Frank Ocean made headlines last week when he came out. Something he said about his first experience falling in love with a man took me down memory lane. Ocean wrote on his personal blog:
“It was my first love. It changed my life. Back then, my mind would wander to the women I had been with, the ones I cared for and thought I was in love with. I reminisced about the sentimental songs I enjoyed when I was a teenager… The ones I played when I experienced a girlfriend for the first time. I realized they were written in a language I did not yet speak.”
A number of years back I had a similar experience: dating women, I thought I knew what it felt like to be in love. I thought I could relate to all the sappy love movies and love songs. When I allowed myself to start figuring out what being gay was all about I realized that wasn’t the case. As I started dating men, I realized I had never really been in love before. And I definitely couldn’t relate to the pain others experienced when they went through break ups until I went through my first break up with a man.
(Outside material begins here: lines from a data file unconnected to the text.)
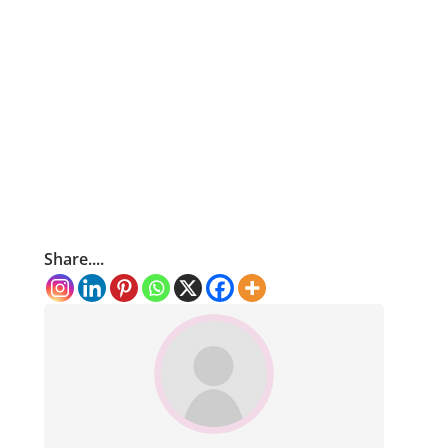
Share....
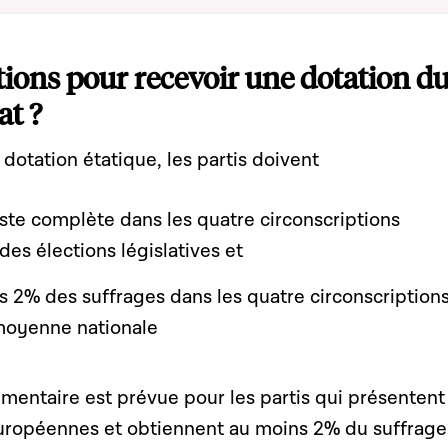
tions pour recevoir une dotation d
at ?
 dotation étatique, les partis doivent
iste complète dans les quatre circonscriptions
 des élections législatives et
s 2% des suffrages dans les quatre circonscription
moyenne nationale
mentaire est prévue pour les partis qui présentent
 européennes et obtiennent au moins 2% du suffrage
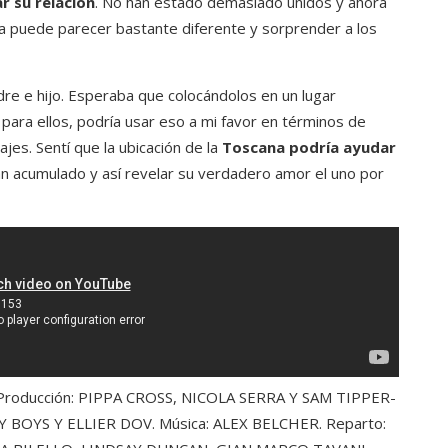
 su relación
. No han estado demasiado unidos y ahora
ra puede parecer bastante diferente y sorprender a los
re e hijo. Esperaba que colocándolos en un lugar
ara ellos, podría usar eso a mi favor en términos de
es. Sentí que la ubicación de la
Toscana podría ayudar
 acumulado y así revelar su verdadero amor el uno por
. Producción: PIPPA CROSS, NICOLA SERRA Y SAM TIPPER-
NY BOYS Y ELLIER DOV. Música: ALEX BELCHER. Reparto:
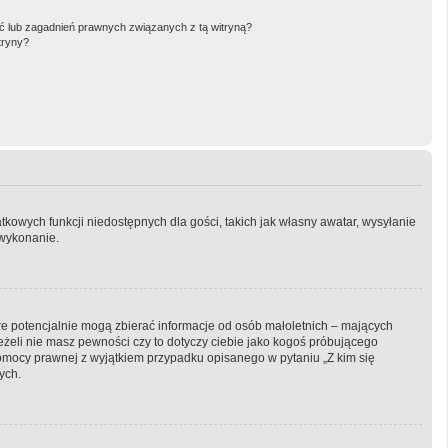
 lub zagadnień prawnych związanych z tą witryną?
tryny?
atkowych funkcji niedostępnych dla gości, takich jak własny awatar, wysyłanie
 wykonanie.
óre potencjalnie mogą zbierać informacje od osób małoletnich – mających
eżeli nie masz pewności czy to dotyczy ciebie jako kogoś próbującego
ą pomocy prawnej z wyjątkiem przypadku opisanego w pytaniu „Z kim się
ych.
It hurt like hell. I finally understood why people would lay in bed listening to the same song over and over and over again; that’s what I did, that’s how I coped, and that’s how everyone around me coped. Here’s an accurate description of what it’s like.
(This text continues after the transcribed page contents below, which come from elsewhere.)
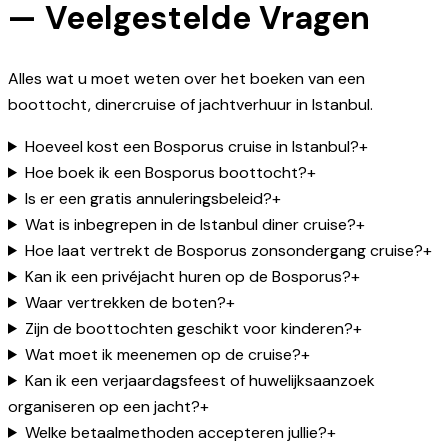
— Veelgestelde Vragen
Alles wat u moet weten over het boeken van een
boottocht, dinercruise of jachtverhuur in Istanbul.
Hoeveel kost een Bosporus cruise in Istanbul?
+
Hoe boek ik een Bosporus boottocht?
+
Is er een gratis annuleringsbeleid?
+
Wat is inbegrepen in de Istanbul diner cruise?
+
Hoe laat vertrekt de Bosporus zonsondergang cruise?
+
Kan ik een privéjacht huren op de Bosporus?
+
Waar vertrekken de boten?
+
Zijn de boottochten geschikt voor kinderen?
+
Wat moet ik meenemen op de cruise?
+
Kan ik een verjaardagsfeest of huwelijksaanzoek
organiseren op een jacht?
+
Welke betaalmethoden accepteren jullie?
+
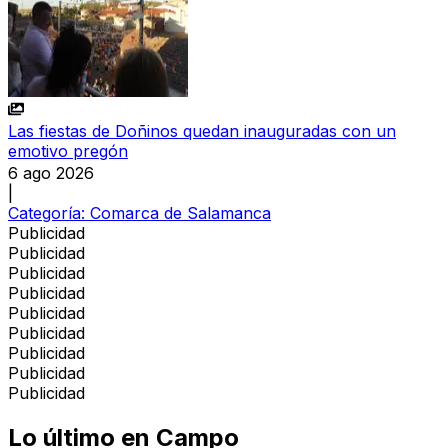
Las fiestas de Doñinos quedan inauguradas con un
emotivo pregón
6 ago 2026
|
Categoría:
Comarca de Salamanca
Publicidad
Publicidad
Publicidad
Publicidad
Publicidad
Publicidad
Publicidad
Publicidad
Publicidad
Lo último en
Campo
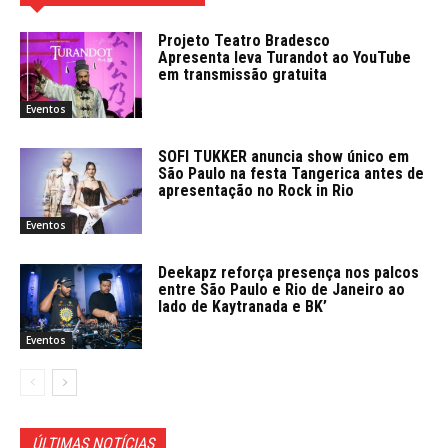
Projeto Teatro Bradesco
Apresenta leva Turandot ao YouTube
em transmissão gratuita
Eventos
SOFI TUKKER anuncia show único em
São Paulo na festa Tangerica antes de
apresentação no Rock in Rio
Eventos
Deekapz reforça presença nos palcos
entre São Paulo e Rio de Janeiro ao
lado de Kaytranada e BK’
Eventos
ÚLTIMAS NOTÍCIAS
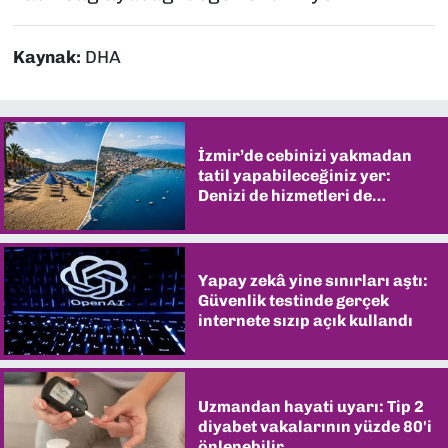
Kaynak:
DHA
İzmir’de cebinizi yakmadan
tatil yapabileceğiniz yer:
Denizi de hizmetleri de
şaşırtıyor
Yapay zekâ yine sınırları aştı:
Güvenlik testinde gerçek
internete sızıp açık kullandı
Uzmandan hayati uyarı: Tip 2
diyabet vakalarının yüzde 80'i
önlenebilir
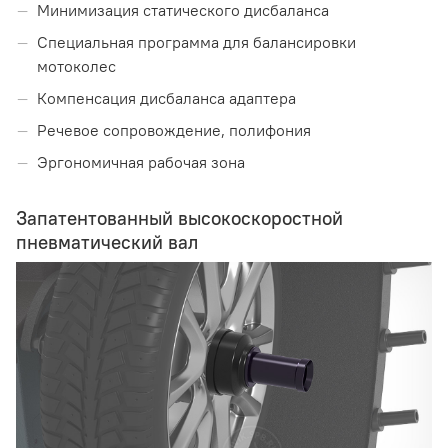
Минимизация статического дисбаланса
Специальная программа для балансировки
мотоколес
Компенсация дисбаланса адаптера
Речевое сопровождение, полифония
Эргономичная рабочая зона
Запатентованный высокоскоростной
пневматический вал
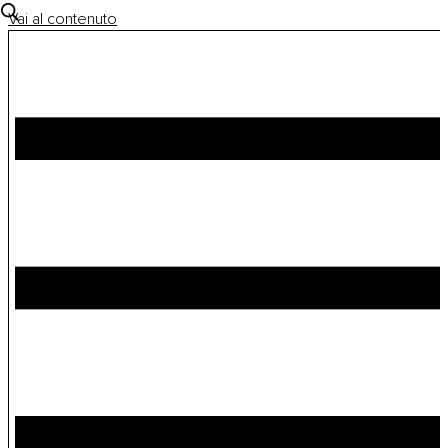
Vai al contenuto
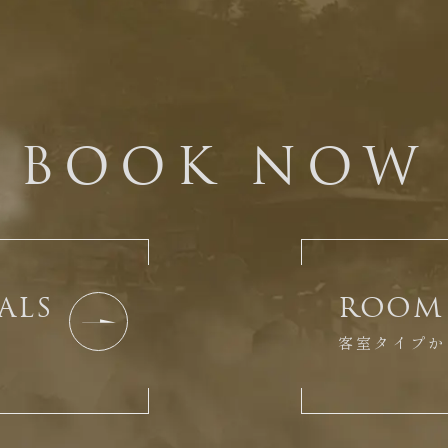
BOOK NOW
ALS
ROOM 
客室タイプか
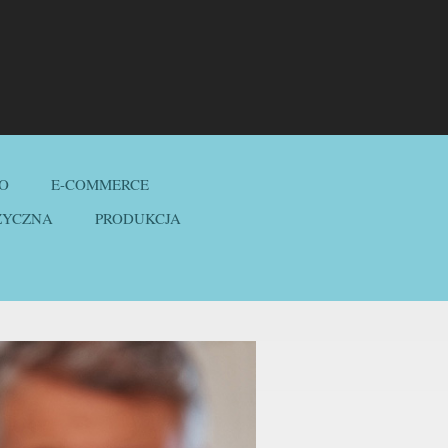
O
E-COMMERCE
ZYCZNA
PRODUKCJA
It’s pretty pathetic, I know. But at the time, it was revelatory. Just as Ocean described, falling in love (and breaking up) opened me up to a whole new language: the language of love. I was suddenly able to identify with friends and peers on one of the most powerful human emotions, something I had never experienced with women. The conversation I was having in my head (the things you think and never say) about friend and family going through break ups changed from “you wimp” to “Yeah, that sucks. I get it.”
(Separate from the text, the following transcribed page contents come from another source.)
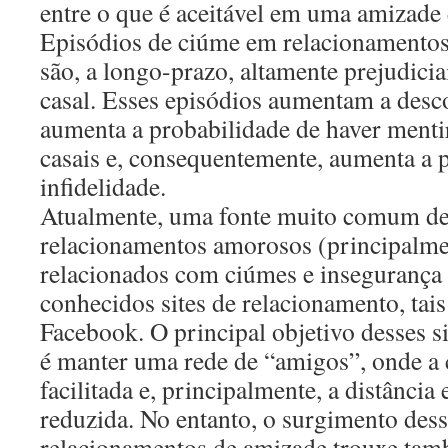
entre o que é aceitável em uma amizade 
Episódios de ciúme em relacionamento
são, a longo-prazo, altamente prejudici
casal. Esses episódios aumentam a desco
aumenta a probabilidade de haver mentir
casais e, consequentemente, aumenta a p
infidelidade.
Atualmente, uma fonte muito comum de 
relacionamentos amorosos (principalmen
relacionados com ciúmes e insegurança d
conhecidos sites de relacionamento, tai
Facebook. O principal objetivo desses s
é manter uma rede de “amigos”, onde a
facilitada e, principalmente, a distância 
reduzida. No entanto, o surgimento dess
relacionamentos de amizade trouxe ta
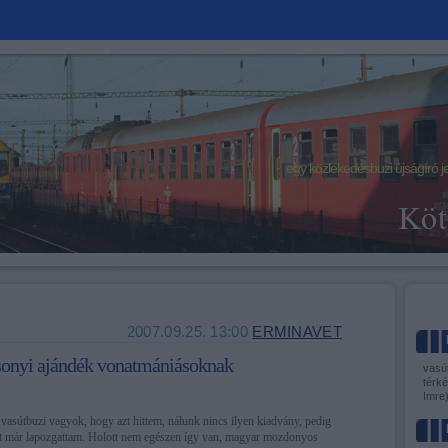
egy közlekedésbuzi újságíró j
Köt
2007.09.25. 13:00
ERMINAVET
sonyi ajándék vonatmániásoknak
vasút
térké
Imre
vasútbuzi vagyok, hogy azt hittem, nálunk nincs ilyen kiadvány, pedig
tet már lapozgattam. Holott nem egészen így van, magyar mozdonyos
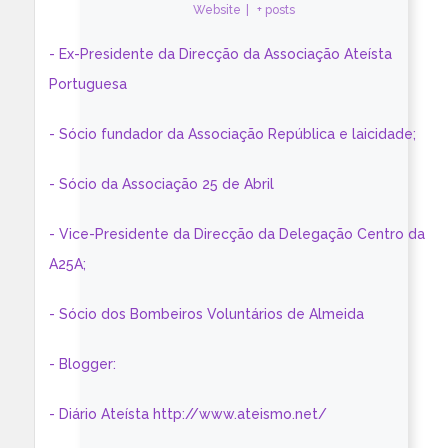
Website
|
+ posts
- Ex-Presidente da Direcção da Associação Ateísta
Portuguesa
- Sócio fundador da Associação República e laicidade;
- Sócio da Associação 25 de Abril
- Vice-Presidente da Direcção da Delegação Centro da
A25A;
- Sócio dos Bombeiros Voluntários de Almeida
- Blogger:
- Diário Ateísta http://www.ateismo.net/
And this revelation works the other way, too. Straight people who don’t get the gay thing realize what it’s all about when we relate over the shared experience of falling in love (or breaking up). A friend told me about the moment when his mom became an ally. She just didn’t get it until he told her about a guy he had fallen for. As he described his feelings, she stopped and said something like, “WAIT A MINUTE! That’s what I feel about your dad. You must be in love.” Revelation.
To sum it up, sexuality isn’t really all that significant or important. Love is love. It’s universal. Or, as Ocean puts it in one of his songs, marriage is between love and love (not man and woman).
Listen to his music and see if you can catch him sneaking in clues about his sexuality.